THIS is a challenging read for a number of reasons, not least because it begins from certain modern rather than medieval assumptions. The author associates “race” with “physical traits”, and finds that the identification of “racial characteristics” lead to racial minorities’ being treated in the medieval world as automatically “inferior”, especially the Jews, those of colour (described as “the colours of subjection”), and those with of African heritage.
This approach is founded on a scholarly analysis of the medieval sources, but the interpretation owes as much to contemporary sociological controversy about the way in which medieval thinkers saw things. This is deliberate. The author says at the beginning that she wants to “help us better grapple with contemporary manifestations of the problem”.
The first chapter explores the position of the Jews in the Bible and medieval canon law, and the continuing uncertainty whether the Jews were ever actually enslaved in their medieval European diaspora. The author’s declared methodology is to “argue that the servitus Judaeorum cannot be determined by focusing on the letter of the law, but rather by understanding its figures”. The second chapter looks at the “mark of Cain” and the myth that, after the death of Christ, Jewish men bled like menstruating women. Chapter 3, beautifully illustrated in colour with illuminations from medieval English Psalters, shows how commonly the “tormentors” in the pictures had black or brown faces, whether they were accompanying Judas to the arrest of Jesus, scourging Jesus, or carrying out punishments in hell.
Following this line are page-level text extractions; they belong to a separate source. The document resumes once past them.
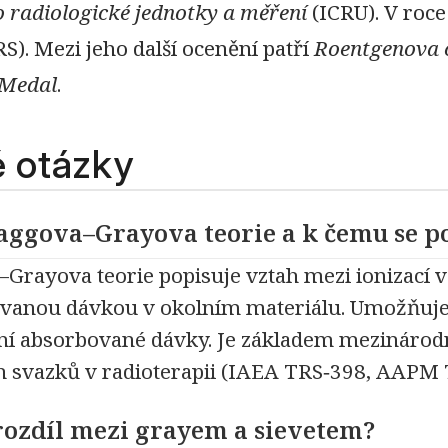
o radiologické jednotky a měření
(ICRU). V roce
S). Mezi jeho další ocenění patří
Roentgenova 
 Medal
.
 otázky
raggova–Grayova teorie a k čemu se p
Grayova teorie popisuje vztah mezi ionizací 
vanou dávkou v okolním materiálu. Umožňuje 
í absorbované dávky. Je základem mezinárodn
h svazků v radioterapii (IAEA TRS‑398, AAPM 
 rozdíl mezi grayem a sievetem?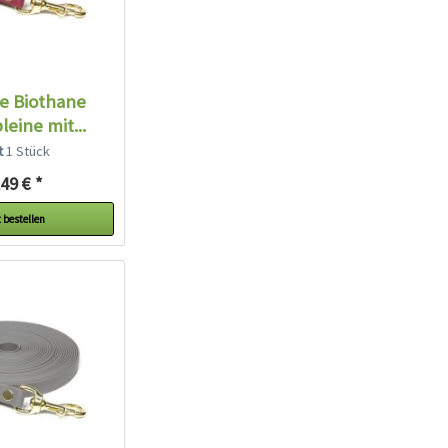
e Biothane
eine mit...
lt
1 Stück
49 € *
 bestellen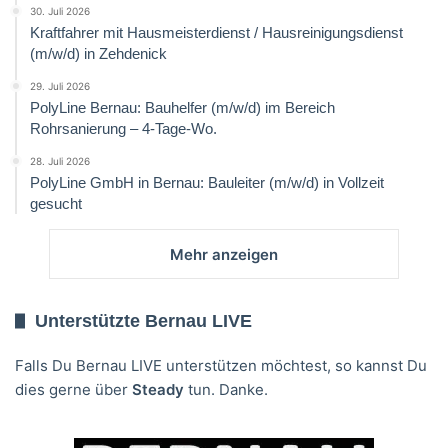
30. Juli 2026
Kraftfahrer mit Hausmeisterdienst / Hausreinigungsdienst
(m/w/d) in Zehdenick
29. Juli 2026
PolyLine Bernau: Bauhelfer (m/w/d) im Bereich
Rohrsanierung – 4-Tage-Wo.
28. Juli 2026
PolyLine GmbH in Bernau: Bauleiter (m/w/d) in Vollzeit
gesucht
Mehr anzeigen
Unterstützte Bernau LIVE
Falls Du Bernau LIVE unterstützen möchtest, so kannst Du
dies gerne über
Steady
tun. Danke.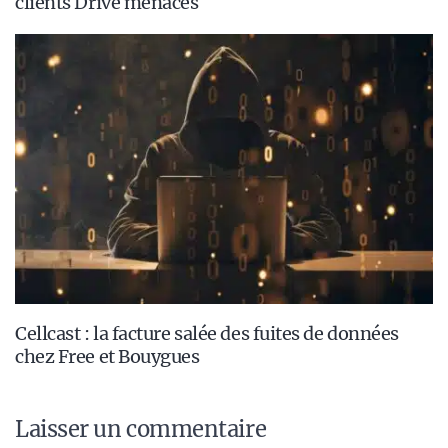
clients Drive menacés
Cellcast : la facture salée des fuites de données
chez Free et Bouygues
Laisser un commentaire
In chapter 4, the book moves to the implications of Noah’s curse of the offspring of Ham after he had been found lying drunk and naked in his tent. Shem and Japheth tactfully covered him without looking, but Ham had seen him naked. St Augustine suggested that Ham, the middle son, was the father of the Jewish people, and that anti-Semitism proceeded from his disrespectful act.
In the fifth chapter, Cain, Ham, and Ishmael come together in a consideration of the medieval difficulty in knowing where to place the Muslims in the hierarchy of races. Both Jews and Muslims rejected Christianity and were, for that reason, to be regarded as enemies of Christ. The Muslims, early present in the Saharan and coastal strip of Africa known to the medieval West, formed a route to the condemnation of Africans in general.
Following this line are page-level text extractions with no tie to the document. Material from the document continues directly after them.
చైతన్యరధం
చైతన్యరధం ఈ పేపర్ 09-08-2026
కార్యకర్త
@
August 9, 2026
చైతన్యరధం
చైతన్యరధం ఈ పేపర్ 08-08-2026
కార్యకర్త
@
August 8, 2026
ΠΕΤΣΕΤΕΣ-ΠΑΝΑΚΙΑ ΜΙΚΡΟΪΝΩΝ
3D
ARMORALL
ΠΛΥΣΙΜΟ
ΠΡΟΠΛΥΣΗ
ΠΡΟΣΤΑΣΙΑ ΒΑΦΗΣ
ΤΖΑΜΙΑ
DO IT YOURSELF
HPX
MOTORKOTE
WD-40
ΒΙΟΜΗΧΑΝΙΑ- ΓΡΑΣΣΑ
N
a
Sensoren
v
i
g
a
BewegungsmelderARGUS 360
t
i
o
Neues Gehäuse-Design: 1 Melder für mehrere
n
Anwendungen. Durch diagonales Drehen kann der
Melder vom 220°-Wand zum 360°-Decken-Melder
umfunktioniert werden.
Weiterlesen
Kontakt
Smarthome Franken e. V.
This study is at its strongest where it relies on the author’s medieval expertise. Inevitably, it can cover in its 168 pages of text only a proportion of the relevant medieval texts, and it makes excellent use of quotations, with helpful footnote Latin. The reader is taken deeply into the complications of the way in which medieval authors saw Jews, Muslims, and non-white people. The explanations offered have helped to give the book its shape and organisation, though perhaps too tidily. It should prompt much thought in the modern climate of concerns about the need to avoid discrimination against “minorities”.
Dr G. R. Evans is Emeritus Professor of Medieval Theology and Intellectual History in the University of Cambridge.